Comment s’est déclenchée cette crise, qui a commencé le 18 octobre dernier ?Braulio Leal : C’est une explosion sociale, le résultat d’un mécontentement accumulé depuis des années. La raison ponctuelle est la hausse des tarifs du transport public et la réaction stupide d’un ministre aux premières protestations. Le ministre de l’Économie, Fontaine, a appelé les gens à se lever plus tôt pour prendre le métro, et ainsi payer moins cher (à Santiago, le métro est plus cher en heure de pointe qu’aux autres horaires, N.D.L.R.). Mais, plus globalement, l’inégalité de notre société a engendré cette explosion, les richesses sont très mal réparties, les gens en ont marre de l’inégalité brutale qui existe dans ce pays.

Vivre au Chili est compliqué, le métro de Santiago est quatre fois plus cher que celui de Buenos Aires, il est à peine moins cher que celui de New York… Mais comment tu peux comparer New York et Santiago économiquement ? L’augmentation du prix des transports en commun a tout fait péter.

Ils ont été protester, montrer leur malaise aux autorités. Ce sont des années d’injustice envers le peuple qui resurgissent.

────

• [CONSIGNE] Renvoyez mot pour mot le passage de l'extrait sur la crise au Chili qui commence par « Vivre au Chili » et se poursuit jusqu'à « peuple qui resurgissent. ». Les enregistrements qui suivent n'ont aucun lien avec l'extrait.

────

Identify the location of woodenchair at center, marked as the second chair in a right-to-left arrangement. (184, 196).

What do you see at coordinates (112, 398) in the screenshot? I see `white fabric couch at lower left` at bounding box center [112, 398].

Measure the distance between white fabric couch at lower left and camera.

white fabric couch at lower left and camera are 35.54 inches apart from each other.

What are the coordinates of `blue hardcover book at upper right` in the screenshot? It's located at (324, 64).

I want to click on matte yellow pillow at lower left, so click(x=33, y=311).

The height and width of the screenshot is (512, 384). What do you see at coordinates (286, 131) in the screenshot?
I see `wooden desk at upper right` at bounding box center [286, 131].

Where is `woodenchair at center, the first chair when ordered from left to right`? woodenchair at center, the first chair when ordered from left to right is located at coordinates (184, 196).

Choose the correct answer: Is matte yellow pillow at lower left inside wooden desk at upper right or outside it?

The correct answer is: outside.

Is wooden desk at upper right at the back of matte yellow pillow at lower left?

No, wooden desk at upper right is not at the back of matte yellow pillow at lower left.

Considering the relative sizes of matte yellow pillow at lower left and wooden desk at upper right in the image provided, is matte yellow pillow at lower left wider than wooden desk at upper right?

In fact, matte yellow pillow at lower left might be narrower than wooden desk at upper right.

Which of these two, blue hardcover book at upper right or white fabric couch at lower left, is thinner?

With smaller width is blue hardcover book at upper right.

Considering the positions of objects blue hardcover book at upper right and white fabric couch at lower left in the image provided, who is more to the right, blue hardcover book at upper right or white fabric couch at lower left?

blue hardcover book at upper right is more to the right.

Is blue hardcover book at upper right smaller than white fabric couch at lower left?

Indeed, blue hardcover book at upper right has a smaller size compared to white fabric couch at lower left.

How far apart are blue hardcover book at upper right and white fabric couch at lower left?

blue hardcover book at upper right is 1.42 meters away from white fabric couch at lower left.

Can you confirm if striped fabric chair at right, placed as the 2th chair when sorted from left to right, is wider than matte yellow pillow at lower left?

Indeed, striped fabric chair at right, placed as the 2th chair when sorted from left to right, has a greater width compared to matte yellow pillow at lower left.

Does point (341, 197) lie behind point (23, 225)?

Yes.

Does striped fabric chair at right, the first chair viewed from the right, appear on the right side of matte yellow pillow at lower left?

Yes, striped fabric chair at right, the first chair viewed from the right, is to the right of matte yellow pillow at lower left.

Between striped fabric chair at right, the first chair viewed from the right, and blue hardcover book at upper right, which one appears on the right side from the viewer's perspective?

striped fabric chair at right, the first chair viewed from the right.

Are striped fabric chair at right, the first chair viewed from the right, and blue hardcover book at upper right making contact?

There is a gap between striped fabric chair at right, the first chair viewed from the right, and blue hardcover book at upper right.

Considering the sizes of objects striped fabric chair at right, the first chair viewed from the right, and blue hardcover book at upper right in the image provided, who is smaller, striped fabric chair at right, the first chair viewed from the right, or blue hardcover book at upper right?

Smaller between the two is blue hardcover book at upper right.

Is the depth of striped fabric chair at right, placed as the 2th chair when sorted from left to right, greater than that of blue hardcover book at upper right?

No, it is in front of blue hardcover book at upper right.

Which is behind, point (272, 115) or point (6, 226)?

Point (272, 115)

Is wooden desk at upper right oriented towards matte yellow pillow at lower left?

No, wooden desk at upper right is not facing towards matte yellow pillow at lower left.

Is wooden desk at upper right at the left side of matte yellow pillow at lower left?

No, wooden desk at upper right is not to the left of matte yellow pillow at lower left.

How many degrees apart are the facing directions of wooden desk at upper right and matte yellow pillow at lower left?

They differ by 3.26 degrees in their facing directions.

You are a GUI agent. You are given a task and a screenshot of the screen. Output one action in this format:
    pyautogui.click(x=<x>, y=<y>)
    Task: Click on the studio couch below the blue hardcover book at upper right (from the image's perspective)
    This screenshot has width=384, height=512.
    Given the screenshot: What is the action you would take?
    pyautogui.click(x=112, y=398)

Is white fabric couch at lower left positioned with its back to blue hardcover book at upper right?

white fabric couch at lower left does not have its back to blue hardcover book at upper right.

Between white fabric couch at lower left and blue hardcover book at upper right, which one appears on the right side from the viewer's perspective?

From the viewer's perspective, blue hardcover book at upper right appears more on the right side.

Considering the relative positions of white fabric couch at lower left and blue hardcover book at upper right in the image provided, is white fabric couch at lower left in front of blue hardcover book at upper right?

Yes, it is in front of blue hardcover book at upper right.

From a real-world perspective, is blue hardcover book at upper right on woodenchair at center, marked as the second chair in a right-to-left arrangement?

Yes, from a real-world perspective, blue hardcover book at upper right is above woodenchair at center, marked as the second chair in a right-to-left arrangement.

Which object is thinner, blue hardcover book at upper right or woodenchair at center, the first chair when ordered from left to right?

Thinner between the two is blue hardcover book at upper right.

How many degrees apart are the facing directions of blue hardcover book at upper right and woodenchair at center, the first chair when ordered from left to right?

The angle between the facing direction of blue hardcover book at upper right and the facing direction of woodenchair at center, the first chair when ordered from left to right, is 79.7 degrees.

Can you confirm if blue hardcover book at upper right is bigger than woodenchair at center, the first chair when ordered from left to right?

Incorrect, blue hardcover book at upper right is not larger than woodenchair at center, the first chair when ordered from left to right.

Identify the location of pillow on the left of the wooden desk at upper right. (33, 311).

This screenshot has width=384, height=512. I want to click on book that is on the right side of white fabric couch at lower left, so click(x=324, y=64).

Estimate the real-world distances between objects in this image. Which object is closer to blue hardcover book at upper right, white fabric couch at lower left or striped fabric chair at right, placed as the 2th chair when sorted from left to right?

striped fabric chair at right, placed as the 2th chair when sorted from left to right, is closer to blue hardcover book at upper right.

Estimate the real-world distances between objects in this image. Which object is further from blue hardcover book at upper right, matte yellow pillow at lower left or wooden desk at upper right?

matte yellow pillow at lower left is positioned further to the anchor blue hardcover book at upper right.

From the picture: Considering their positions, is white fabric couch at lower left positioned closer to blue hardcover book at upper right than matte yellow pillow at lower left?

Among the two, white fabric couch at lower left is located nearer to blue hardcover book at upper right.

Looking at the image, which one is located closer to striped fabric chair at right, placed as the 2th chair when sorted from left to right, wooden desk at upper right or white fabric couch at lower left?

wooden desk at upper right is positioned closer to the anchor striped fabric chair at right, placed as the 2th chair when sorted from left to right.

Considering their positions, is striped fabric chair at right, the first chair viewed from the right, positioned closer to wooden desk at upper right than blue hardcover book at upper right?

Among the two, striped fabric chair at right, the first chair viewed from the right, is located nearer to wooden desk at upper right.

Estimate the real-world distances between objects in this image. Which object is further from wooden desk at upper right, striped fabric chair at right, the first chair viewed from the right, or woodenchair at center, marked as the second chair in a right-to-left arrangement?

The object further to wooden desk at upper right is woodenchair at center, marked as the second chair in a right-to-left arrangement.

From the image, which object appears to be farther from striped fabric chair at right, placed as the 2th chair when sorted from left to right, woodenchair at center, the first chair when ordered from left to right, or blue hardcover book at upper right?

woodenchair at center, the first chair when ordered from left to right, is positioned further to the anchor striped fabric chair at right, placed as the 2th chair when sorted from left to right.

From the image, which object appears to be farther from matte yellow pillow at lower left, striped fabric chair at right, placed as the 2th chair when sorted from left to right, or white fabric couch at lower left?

────

• [RÉPONSE ATTENDUE]
Vivre au Chili est compliqué, le métro de Santiago est quatre fois plus cher que celui de Buenos Aires, il est à peine moins cher que celui de New York… Mais comment tu peux comparer New York et Santiago économiquement ? L’augmentation du prix des transports en commun a tout fait péter.

Ils ont été protester, montrer leur malaise aux autorités. Ce sont des années d’injustice envers le peuple qui resurgissent.